→ TASK PROMPT: Every line below that has "CROSS" in it should be copied.
EXERCISE INPUT Start Marker
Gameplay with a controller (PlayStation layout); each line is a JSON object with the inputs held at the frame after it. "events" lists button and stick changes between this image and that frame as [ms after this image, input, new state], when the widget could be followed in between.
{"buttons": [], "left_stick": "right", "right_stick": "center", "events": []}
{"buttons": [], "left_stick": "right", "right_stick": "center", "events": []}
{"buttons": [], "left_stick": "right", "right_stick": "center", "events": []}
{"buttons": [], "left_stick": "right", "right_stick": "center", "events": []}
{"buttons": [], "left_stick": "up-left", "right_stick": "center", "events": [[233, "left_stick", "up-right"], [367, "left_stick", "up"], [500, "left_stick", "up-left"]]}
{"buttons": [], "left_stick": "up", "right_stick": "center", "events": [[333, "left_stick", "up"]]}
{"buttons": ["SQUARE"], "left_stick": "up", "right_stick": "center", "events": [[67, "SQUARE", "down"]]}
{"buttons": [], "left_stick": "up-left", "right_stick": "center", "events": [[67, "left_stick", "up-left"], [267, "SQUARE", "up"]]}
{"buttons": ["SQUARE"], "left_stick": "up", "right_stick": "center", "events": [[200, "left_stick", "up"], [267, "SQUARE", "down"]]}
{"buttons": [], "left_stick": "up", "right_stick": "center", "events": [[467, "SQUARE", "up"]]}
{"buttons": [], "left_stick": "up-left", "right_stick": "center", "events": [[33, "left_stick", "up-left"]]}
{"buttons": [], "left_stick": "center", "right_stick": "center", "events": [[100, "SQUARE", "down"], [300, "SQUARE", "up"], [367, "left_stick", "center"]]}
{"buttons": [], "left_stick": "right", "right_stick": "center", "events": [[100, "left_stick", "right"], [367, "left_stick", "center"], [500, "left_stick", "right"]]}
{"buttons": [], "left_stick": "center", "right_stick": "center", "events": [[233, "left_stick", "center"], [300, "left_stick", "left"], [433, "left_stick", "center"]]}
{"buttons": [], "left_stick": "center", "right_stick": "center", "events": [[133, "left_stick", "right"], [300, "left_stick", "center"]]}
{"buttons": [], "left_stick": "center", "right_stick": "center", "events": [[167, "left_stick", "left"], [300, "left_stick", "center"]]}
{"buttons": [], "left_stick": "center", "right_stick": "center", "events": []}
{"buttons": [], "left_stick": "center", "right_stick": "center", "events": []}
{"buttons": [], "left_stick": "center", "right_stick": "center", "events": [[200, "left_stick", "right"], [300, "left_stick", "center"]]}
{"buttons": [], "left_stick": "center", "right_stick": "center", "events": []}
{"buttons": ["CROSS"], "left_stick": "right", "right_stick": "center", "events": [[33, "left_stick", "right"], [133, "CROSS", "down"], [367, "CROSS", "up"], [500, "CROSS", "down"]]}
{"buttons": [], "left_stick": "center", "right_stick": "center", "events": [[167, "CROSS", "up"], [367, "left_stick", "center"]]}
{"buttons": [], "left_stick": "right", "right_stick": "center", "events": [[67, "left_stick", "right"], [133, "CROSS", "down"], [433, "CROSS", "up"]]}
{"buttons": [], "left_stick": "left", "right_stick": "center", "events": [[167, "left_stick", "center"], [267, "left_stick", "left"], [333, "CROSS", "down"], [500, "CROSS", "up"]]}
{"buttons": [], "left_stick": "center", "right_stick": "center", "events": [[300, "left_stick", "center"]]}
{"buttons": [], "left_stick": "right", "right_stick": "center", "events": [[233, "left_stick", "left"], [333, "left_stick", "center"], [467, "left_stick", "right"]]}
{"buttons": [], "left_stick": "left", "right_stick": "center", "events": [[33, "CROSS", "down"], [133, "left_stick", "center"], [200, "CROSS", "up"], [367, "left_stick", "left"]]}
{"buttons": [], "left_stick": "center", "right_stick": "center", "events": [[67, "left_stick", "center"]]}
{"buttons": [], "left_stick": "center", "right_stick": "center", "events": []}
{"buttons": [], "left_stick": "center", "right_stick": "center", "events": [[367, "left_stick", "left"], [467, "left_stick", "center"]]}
EXERCISE INPUT End Marker
→ ANSWER BOX:
{"buttons": ["CROSS"], "left_stick": "right", "right_stick": "center", "events": [[33, "left_stick", "right"], [133, "CROSS", "down"], [367, "CROSS", "up"], [500, "CROSS", "down"]]}
{"buttons": [], "left_stick": "center", "right_stick": "center", "events": [[167, "CROSS", "up"], [367, "left_stick", "center"]]}
{"buttons": [], "left_stick": "right", "right_stick": "center", "events": [[67, "left_stick", "right"], [133, "CROSS", "down"], [433, "CROSS", "up"]]}
{"buttons": [], "left_stick": "left", "right_stick": "center", "events": [[167, "left_stick", "center"], [267, "left_stick", "left"], [333, "CROSS", "down"], [500, "CROSS", "up"]]}
{"buttons": [], "left_stick": "left", "right_stick": "center", "events": [[33, "CROSS", "down"], [133, "left_stick", "center"], [200, "CROSS", "up"], [367, "left_stick", "left"]]}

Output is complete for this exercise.